TEXT EXCERPT
We lost a great would-be developer (or whatever he wanted to be) at
3:29 PM CST on Easter Sunday, April 16th 2006. My son fought
valiantly for the 5 weeks he was here with us and left us peacefully
and in the arms of his mother and I. Thank you to you all who
thought of us and supported his recovery. My son, myself, and my
family are all now at peace.
If you are interested in reading about his journey, you can find that here.
To my son, I will you see you again.
Sorry to hear about the loss of your son.
Raymond,
I’ve been thinking about your late son and what you and your family were going through ever since your first posting on his birth. I’m so very sorry to hear this news. He really is in a better place now, at peace. Our prayers are with you man.
John
Ray,
I empathize with you so much… As you know I’m acquainted with grief right now. I can’t imagine your pain (I’m actually fighting back tears). It seems so hollow to say I’m sorry or any of the other canned responses that we often say. I will pray for you, guys, and I mean that…
Jay
PS. sorry it took me so long to respond… my blog reading is way behind…
I’m really sorry to hear about your son. He’s in a better place now. My thoughts and prayers are with you and your family.
ray/aiax
My wife and myself wish you all the best for your family. I cant explain in words what we are feeling for you….just that your son had a wonderful Dad and Mum who loved him lots….and what more could he have asked for.
kauri and family
Ray,
This is my first comment, just recently started reading. I’m very sorry for you loss as well. I’ve got three kids myself – I can’t imagine losing any of them. My oldest is a teenager and was quite distant (physically and emotionally) for a period of time. That was hard enough. God bless you and your family.
My deepest condeleances to your family.
My deepest respect for your courage to share on Codebetter and have Drew as a (possible) would-be developper on board.
You have my deepest sympathies.
Ray,
May the Lord’s face shine upon you and your faimly during this difficult time. My thoughts and prayers are with you. If you need anything don’t hesitate to ask.
God bless you and your family, Ray. My family is very sorry for your loss and will continue to pray for your family.
So sorry to hear this. You and your family are in our thoughts and prayers.
My prayers are with you and your family. God Bless you Raymond and your family.
I am so sorry for your loss. You and your family are in my prayers.
I am in tears.. nothing affects me more than a child leaving us. I am truly sorry for your loss.. God bless you all.
Raymond,
I’m so sorry for your loss. I cant even begin to understand how you must be feeling.
I dont really know what else to say, other than if you need *anything* please dont hesitate to get in touch with me.
My family and I are thinking of you and you are in our prayers.
I’m so sorry for your loss, if there is anything I can do to help, you know how to reach me.

DIRECTIONS
1. In one to three sentences, explain what Jay apologizes for in his postscript to the memorial post and why he says it happened.
2. Answer these questions using the memorial post, putting each answer on its own line marked with the matching letter.
(a) At what time and on what date did the son die?
(b) For how many weeks was the son with his family?
(c) How many children does the commenter who says this is a first comment have?
3. Output the passage of the memorial post from "You have my" to "in my prayers.", copied with no changes.
The rows have no connection to the memorial post.

RECORD EXTRACTS
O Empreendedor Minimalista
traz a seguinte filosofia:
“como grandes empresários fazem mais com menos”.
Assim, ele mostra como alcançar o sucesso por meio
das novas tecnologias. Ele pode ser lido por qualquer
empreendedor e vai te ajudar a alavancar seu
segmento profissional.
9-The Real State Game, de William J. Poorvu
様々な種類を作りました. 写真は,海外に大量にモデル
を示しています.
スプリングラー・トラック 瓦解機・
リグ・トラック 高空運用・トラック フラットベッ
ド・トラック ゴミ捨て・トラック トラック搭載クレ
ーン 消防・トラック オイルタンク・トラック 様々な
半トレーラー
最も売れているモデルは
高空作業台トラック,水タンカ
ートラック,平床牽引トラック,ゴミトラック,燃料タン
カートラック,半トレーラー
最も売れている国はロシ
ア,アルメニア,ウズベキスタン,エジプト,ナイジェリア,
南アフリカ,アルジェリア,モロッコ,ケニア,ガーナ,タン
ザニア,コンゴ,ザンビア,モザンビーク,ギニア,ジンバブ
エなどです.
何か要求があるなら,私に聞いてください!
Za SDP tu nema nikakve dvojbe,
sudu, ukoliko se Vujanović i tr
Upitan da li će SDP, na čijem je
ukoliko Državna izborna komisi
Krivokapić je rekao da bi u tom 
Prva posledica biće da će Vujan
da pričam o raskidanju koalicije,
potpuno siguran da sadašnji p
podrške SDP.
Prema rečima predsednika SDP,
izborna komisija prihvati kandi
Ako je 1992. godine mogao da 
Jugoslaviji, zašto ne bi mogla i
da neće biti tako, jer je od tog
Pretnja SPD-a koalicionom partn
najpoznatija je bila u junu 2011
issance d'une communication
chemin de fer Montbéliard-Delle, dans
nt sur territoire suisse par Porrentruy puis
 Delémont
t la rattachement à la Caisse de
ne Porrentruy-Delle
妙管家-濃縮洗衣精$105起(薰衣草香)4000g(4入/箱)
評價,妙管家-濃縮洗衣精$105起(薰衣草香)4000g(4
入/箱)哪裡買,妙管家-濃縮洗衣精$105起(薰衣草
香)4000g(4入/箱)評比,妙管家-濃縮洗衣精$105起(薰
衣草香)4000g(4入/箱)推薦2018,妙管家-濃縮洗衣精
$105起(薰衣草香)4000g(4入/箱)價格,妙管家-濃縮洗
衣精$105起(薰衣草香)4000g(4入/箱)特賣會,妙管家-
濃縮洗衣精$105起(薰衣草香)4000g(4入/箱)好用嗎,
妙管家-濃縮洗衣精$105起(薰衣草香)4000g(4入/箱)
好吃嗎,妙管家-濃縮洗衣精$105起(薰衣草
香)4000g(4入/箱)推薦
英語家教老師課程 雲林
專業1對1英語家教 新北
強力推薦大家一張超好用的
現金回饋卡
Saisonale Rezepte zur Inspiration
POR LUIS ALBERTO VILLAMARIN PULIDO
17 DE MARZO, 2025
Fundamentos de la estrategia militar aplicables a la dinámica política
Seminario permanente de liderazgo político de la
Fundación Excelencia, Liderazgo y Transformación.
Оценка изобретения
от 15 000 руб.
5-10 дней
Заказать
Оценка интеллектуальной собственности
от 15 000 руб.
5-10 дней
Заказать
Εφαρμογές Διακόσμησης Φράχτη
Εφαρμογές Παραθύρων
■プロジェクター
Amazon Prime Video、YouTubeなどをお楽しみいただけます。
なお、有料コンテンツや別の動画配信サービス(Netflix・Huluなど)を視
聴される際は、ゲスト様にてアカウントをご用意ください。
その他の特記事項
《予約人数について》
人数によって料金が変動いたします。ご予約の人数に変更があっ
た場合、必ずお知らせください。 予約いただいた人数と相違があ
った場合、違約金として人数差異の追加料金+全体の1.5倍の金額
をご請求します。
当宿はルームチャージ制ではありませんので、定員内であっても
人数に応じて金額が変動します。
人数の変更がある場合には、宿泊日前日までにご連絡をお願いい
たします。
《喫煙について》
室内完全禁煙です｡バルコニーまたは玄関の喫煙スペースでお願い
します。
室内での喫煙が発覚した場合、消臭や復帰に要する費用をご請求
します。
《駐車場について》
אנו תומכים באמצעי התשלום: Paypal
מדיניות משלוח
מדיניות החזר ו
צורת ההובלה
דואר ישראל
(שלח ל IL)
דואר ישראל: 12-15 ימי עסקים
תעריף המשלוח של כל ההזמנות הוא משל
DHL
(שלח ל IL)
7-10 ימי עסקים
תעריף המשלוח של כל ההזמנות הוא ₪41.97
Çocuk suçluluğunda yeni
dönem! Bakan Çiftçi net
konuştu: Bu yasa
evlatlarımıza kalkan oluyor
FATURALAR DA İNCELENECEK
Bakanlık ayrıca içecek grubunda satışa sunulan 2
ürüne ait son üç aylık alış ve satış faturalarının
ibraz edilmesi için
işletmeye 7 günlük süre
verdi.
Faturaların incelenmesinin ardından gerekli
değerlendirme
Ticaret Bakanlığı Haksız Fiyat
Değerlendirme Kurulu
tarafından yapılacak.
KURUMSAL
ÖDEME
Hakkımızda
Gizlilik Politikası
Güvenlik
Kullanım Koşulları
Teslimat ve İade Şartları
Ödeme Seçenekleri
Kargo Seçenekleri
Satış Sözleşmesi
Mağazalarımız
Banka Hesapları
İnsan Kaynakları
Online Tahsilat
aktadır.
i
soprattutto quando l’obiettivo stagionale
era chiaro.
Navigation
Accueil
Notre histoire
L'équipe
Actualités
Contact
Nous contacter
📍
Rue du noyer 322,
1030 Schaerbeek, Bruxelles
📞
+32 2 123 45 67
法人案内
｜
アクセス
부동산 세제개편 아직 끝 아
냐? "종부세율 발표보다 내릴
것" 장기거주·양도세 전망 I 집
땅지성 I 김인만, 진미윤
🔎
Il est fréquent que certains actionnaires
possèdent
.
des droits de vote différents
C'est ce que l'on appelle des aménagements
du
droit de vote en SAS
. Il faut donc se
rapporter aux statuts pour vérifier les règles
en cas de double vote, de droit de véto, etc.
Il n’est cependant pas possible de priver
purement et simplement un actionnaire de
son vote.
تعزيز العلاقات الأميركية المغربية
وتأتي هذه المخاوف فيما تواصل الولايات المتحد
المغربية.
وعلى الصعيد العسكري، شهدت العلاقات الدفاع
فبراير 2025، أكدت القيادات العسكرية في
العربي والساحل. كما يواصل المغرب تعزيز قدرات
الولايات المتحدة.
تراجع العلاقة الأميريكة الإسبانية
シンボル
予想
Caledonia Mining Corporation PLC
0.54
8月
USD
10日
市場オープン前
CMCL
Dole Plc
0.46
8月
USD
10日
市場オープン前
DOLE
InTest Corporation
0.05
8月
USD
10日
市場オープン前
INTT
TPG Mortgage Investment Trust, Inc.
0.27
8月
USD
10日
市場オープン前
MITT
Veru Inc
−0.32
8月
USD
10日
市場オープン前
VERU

ANSWERS TO THE EXERCISE
1. Jay apologizes for taking so long to respond. He says his blog reading is way behind.

2.
(a) At 3:29 PM CST on Easter Sunday, April 16th 2006.
(b) Five weeks.
(c) Three.

3.
You have my deepest sympathies.
Ray,
May the Lord’s face shine upon you and your faimly during this difficult time. My thoughts and prayers are with you. If you need anything don’t hesitate to ask.
God bless you and your family, Ray. My family is very sorry for your loss and will continue to pray for your family.
So sorry to hear this. You and your family are in our thoughts and prayers.
My prayers are with you and your family. God Bless you Raymond and your family.
I am so sorry for your loss. You and your family are in my prayers.